For an odd number of coins, it is only possible to transform all coins into gold (flipping 2 at a time) if there is already an odd number of gold coins facing upward. This way, one gold coin could be "set off to the side" while the remaining even number of coins can be flipped in pairs until all are gold-side-up.

If there was only an even number of gold coins facing up, those coins could each help one other coin become gold, resulting in another even number and with one silver coin still left over.

For each arrangement, you are flipping two coins. For this, there are three possible scenarios.

If the two adjacent coins are gold, it turns both of them silver. This means the number of gold coins goes down by two and the number of silver coins goes up by two.

If the two adjacent coins are silver, it turns both of them into gold. This means the number of gold coins goes up by two, and the number of silver coins goes down by two.

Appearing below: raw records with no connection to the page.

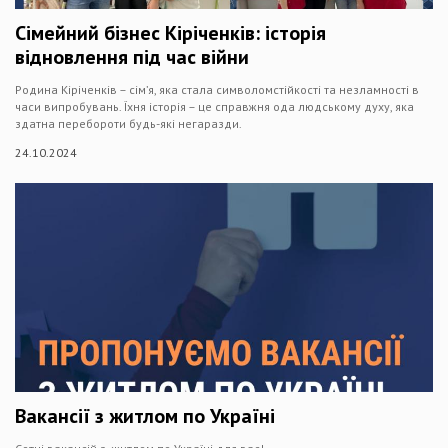
Сімейний бізнес Кіріченків: історія
відновлення під час війни
Родина Кіріченків – сім’я, яка стала символомстійкості та незламності в
часи випробувань. Їхня історія – це справжня ода людському духу, яка
здатна перебороти будь-які негаразди.
24.10.2024
Вакансії з житлом по Україні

If the two adjacent coins are silver and gold, it switches them. This means the number of gold coins and, by consequence, the number of silver coins stays the same.

This gives us a neat idea of what is happening for each switch, and the entire problem becomes much easier to handle. You will notice that with each switch, the number of coins of a certain color only go up or down by an even number. This means the parity , or the even-odd nature of the coins stay the same.

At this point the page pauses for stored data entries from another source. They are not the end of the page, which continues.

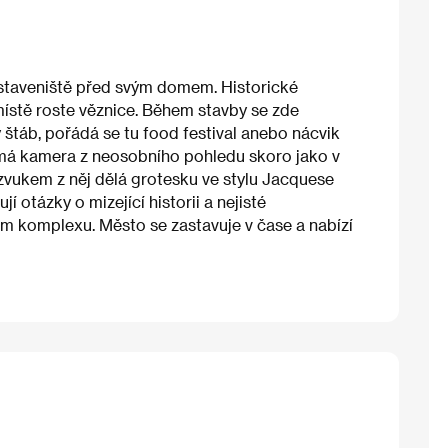
é staveniště před svým domem. Historické
ístě roste věznice. Během stavby se zde
vý štáb, pořádá se tu food festival anebo nácvik
ímá kamera z neosobního pohledu skoro jako v
ukem z něj dělá grotesku ve stylu Jacquese
 otázky o mizející historii a nejisté
ním komplexu. Město se zastavuje v čase a nabízí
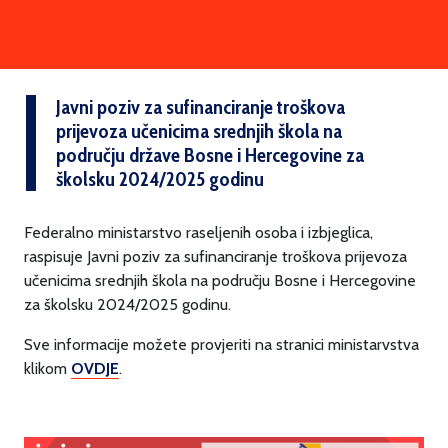
Javni poziv za sufinanciranje troškova
prijevoza učenicima srednjih škola na
području države Bosne i Hercegovine za
školsku 2024/2025 godinu
Federalno ministarstvo raseljenih osoba i izbjeglica,
raspisuje Javni poziv za sufinanciranje troškova prijevoza
učenicima srednjih škola na području Bosne i Hercegovine
za školsku 2024/2025 godinu.
Sve informacije možete provjeriti na stranici ministarvstva
klikom
OVDJE
.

Defining the number of silver coins as $S$ , and the number of gold coins as $G$ , this can also be expressed by saying

${S_{intial}} \equiv {S_{final}} \pmod{2}$

and

${G_{intial}} \equiv {G_{final}} \pmod{2}$

while only flipping two coins. If you start with an odd number of silver coins, you will finish with an odd number of silver coins. A solution, in this case, would contain zero silver coins. $0 \equiv 0 \pmod{2}$ , so the starting amount of silver coins must be even, giving us a general way to determine if you can solve this problem.

Arrangement A started with 4 silver coins, and $4 \equiv 0 \pmod{2}$ , making it possible for Arrangement A.

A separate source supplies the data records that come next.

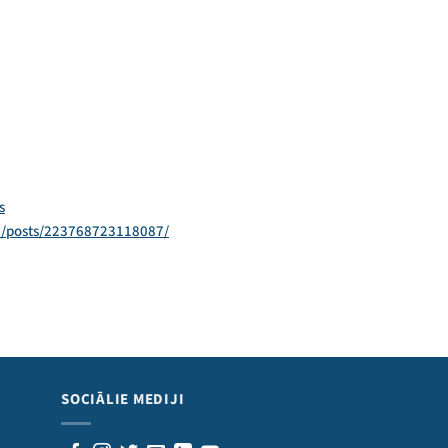
s
/posts/223768723118087/
SOCIĀLIE MEDIJI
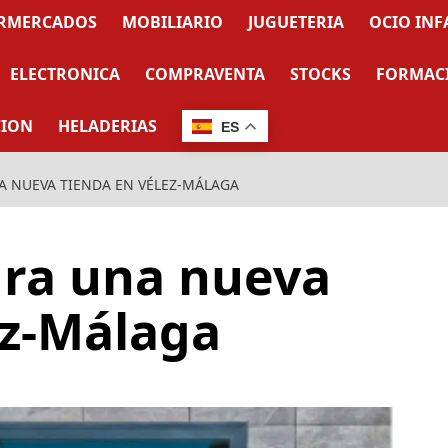
RMERCADOS
MOBILIARIO
JUGUETERIA
OCIO INF
ELECTRONICA
COMPRAVENTA
STOCKS
FORMAC
CION
HELADERIAS
ES
A NUEVA TIENDA EN VÉLEZ-MÁLAGA
ura una nueva
ez-Málaga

Arrangement A started with 5 silver coins, and $5 \equiv 1 \pmod{2}$ , making it not possible for Arrangement B, so the answer is $\boxed{only A}$ .

If you've done problems like this before you might know (This is the answer to almost all questions like this) If you expect all gold, then if silver is even then all gold is possible, otherwise if silver is odd then you can't get all gold, but you can get all but 1 gold. And same for : If you expect all silver, then if gold is even then all silver is possible, otherwise if gold is odd then you can't get all silver, but you can get all but 1 silver.

So, I think that you can get the whole row gold only if there is an odd amount of gold to start out with. If there's an even amount of gold, there's an odd amount of blank spaces, which means you can get all golds. To get more golds, there needs to be an even amount of blanks, since we get two golds at a time only.

It is only possible if the remaining ungold coins is even.

• The answer is arrangement A , because if you look at the number of gold coins in each one, There is a odd number in A and an even in B. There is a odd number of coins in each arrangement, and you have to flip by 2, which Is even, so it is A.

To change an arrangement to all-gold, you would need to flip each of the s silver coins an odd number of times and flip each of the g gold coins an even number of times. Total number of coin flips needs to be even, because you flip them in pairs. Flipping the g gold coins an even number of times must total an even number of flips. But flipping the s silver coins each an odd number of flips will only be an even number of total flips if s is even. So B, with 5 silver coins, won't get you there.

Trial and Error

An arrangement can only be transformed to being all gold (by flipping adjacent coins) if and only if the number of silver coins are even; when you flip a pair of adjacent coins, the parity of the number of silver coins never change. Thus, if the initial arrangement has an odd number of silver coins, it's impossible to make it all gold.

In arrangement A, there are 4 silver coins, an even number. Therefore, arrangement A can be flipped until it has reached all gold. You can do that by flipping two adjacent coins continuously from left to right. However, in arrangement B, there are 5 silver coins, which makes it unable to be flipped in a way that makes it all gold.